= Exercise materials =
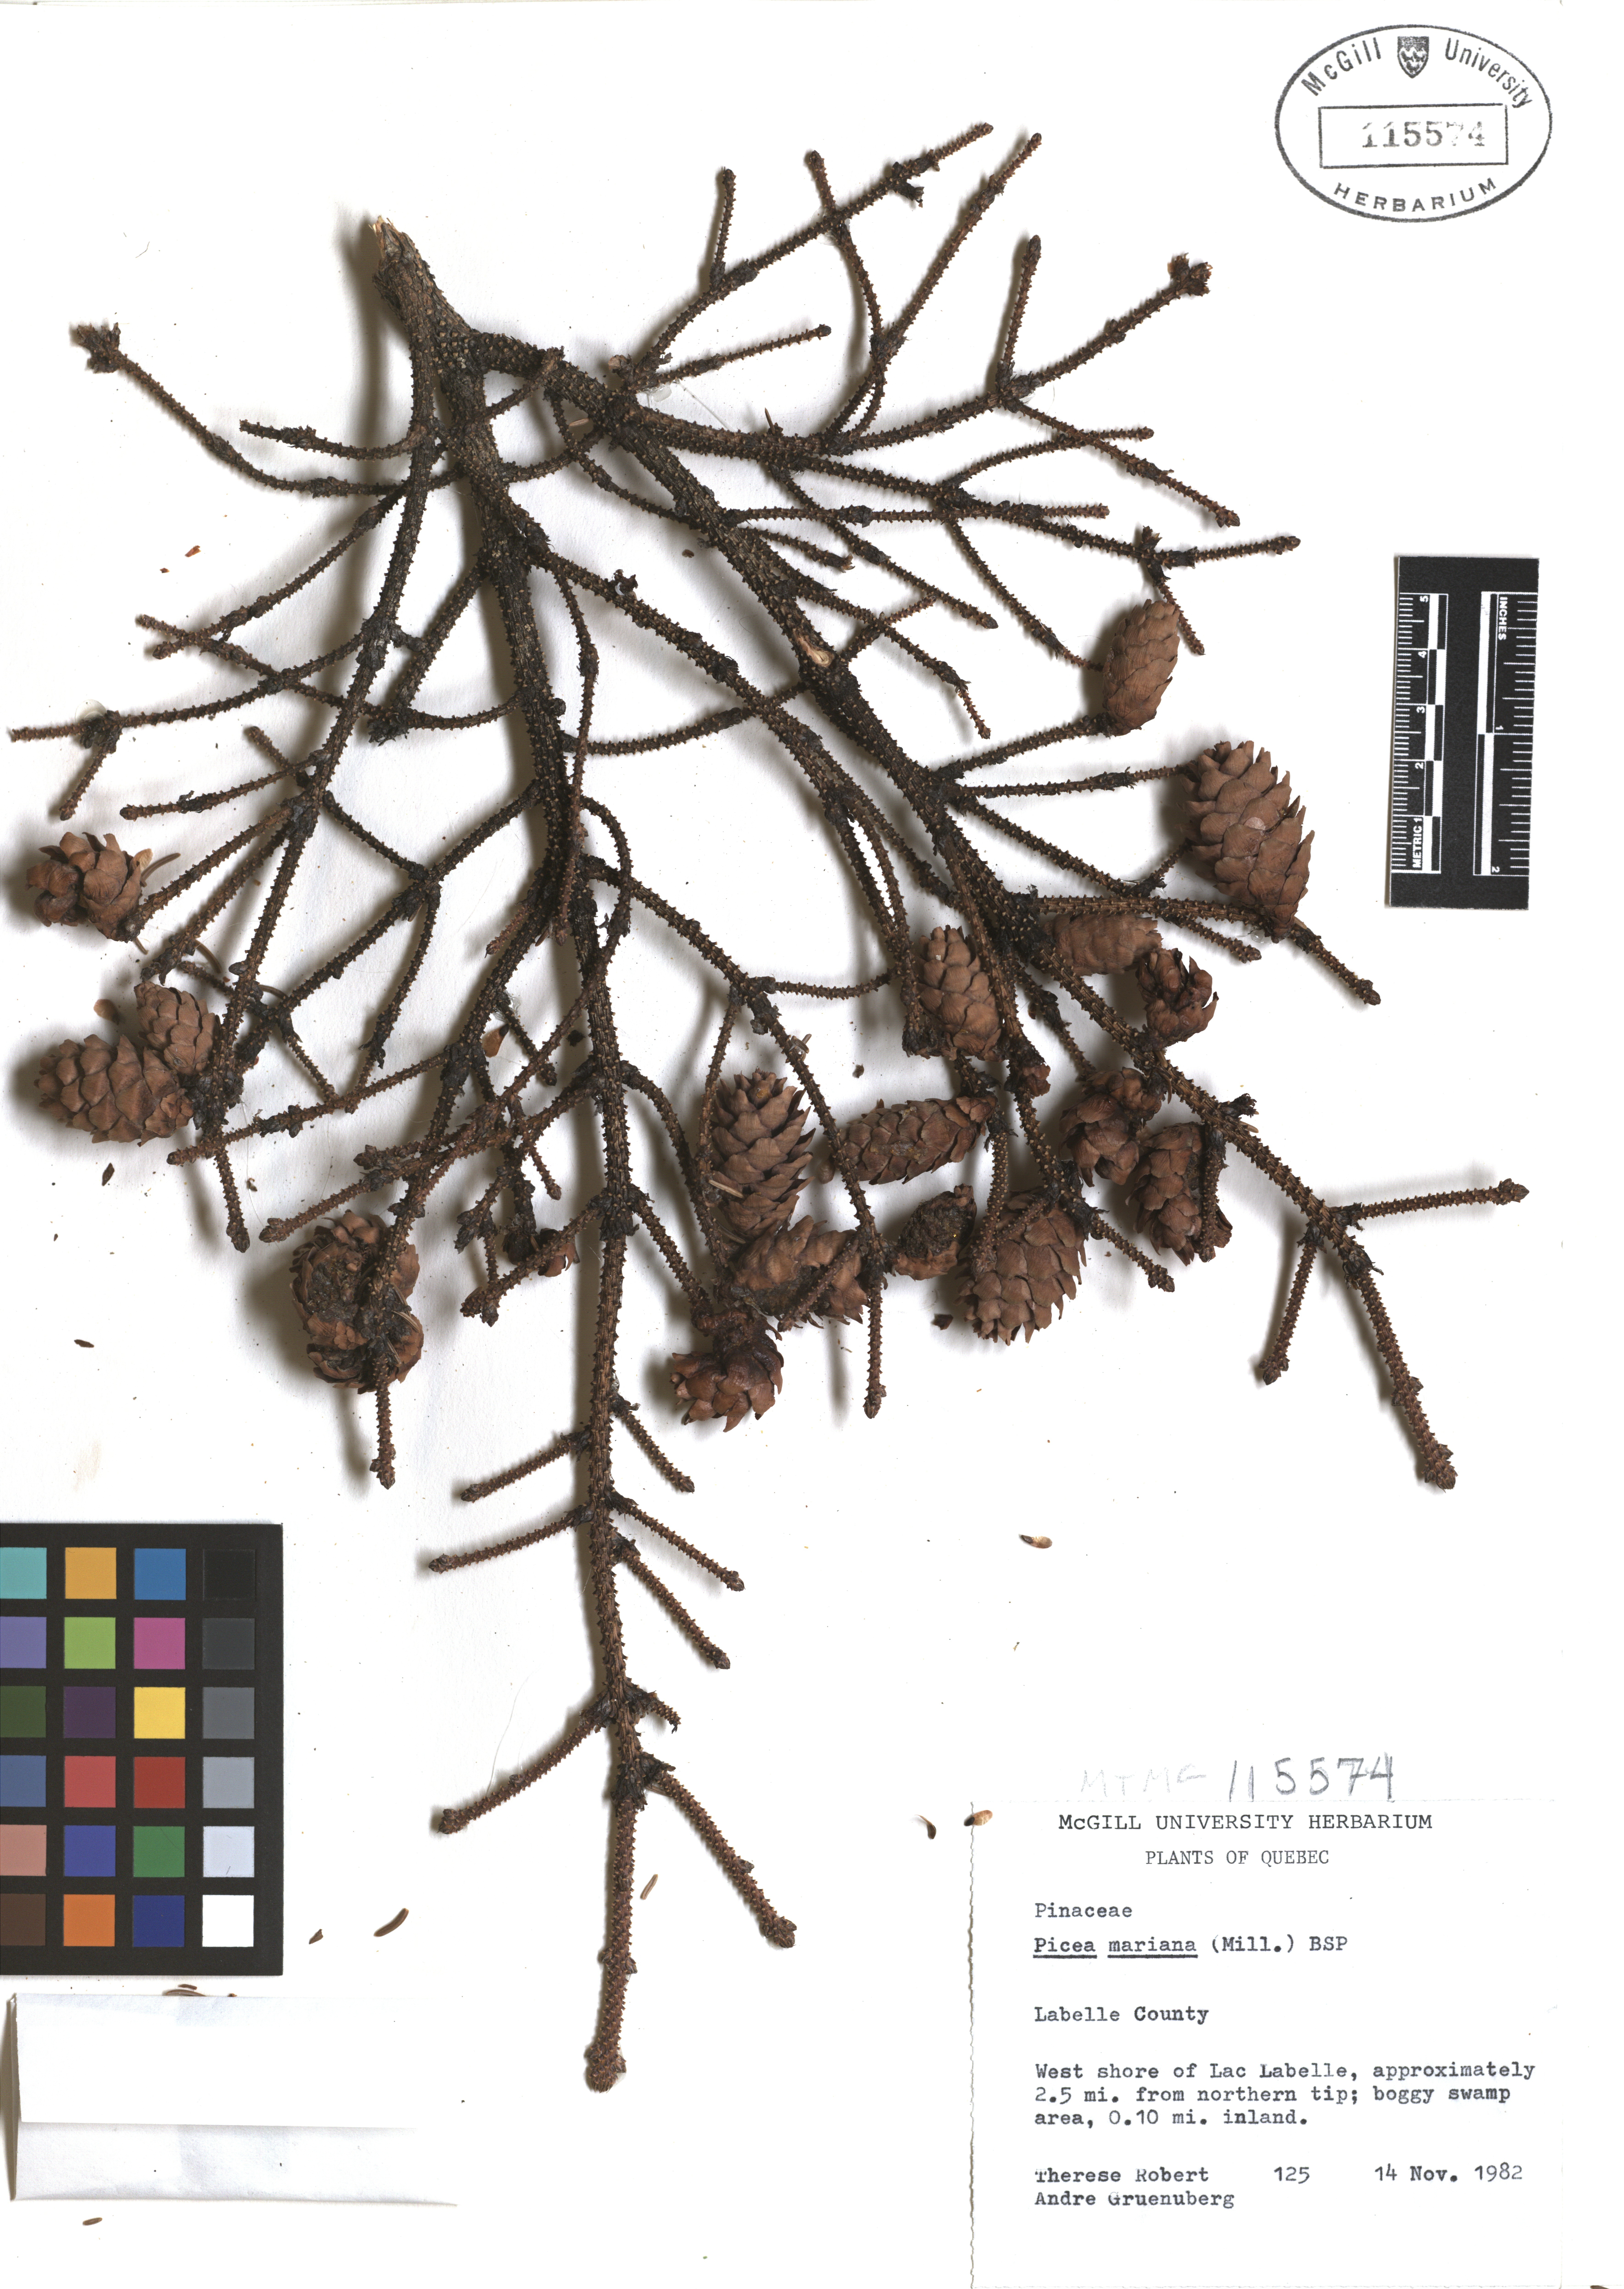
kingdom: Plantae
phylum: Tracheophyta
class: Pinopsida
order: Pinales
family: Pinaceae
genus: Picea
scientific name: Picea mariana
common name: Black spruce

= Task goal =
Would you copy, word for word, the lines of the items that begin with the one containing "phylum: Tracheophyta" and run through the last line of the items, both ends included?

= Final result =
phylum: Tracheophyta
class: Pinopsida
order: Pinales
family: Pinaceae
genus: Picea
scientific name: Picea mariana
common name: Black spruce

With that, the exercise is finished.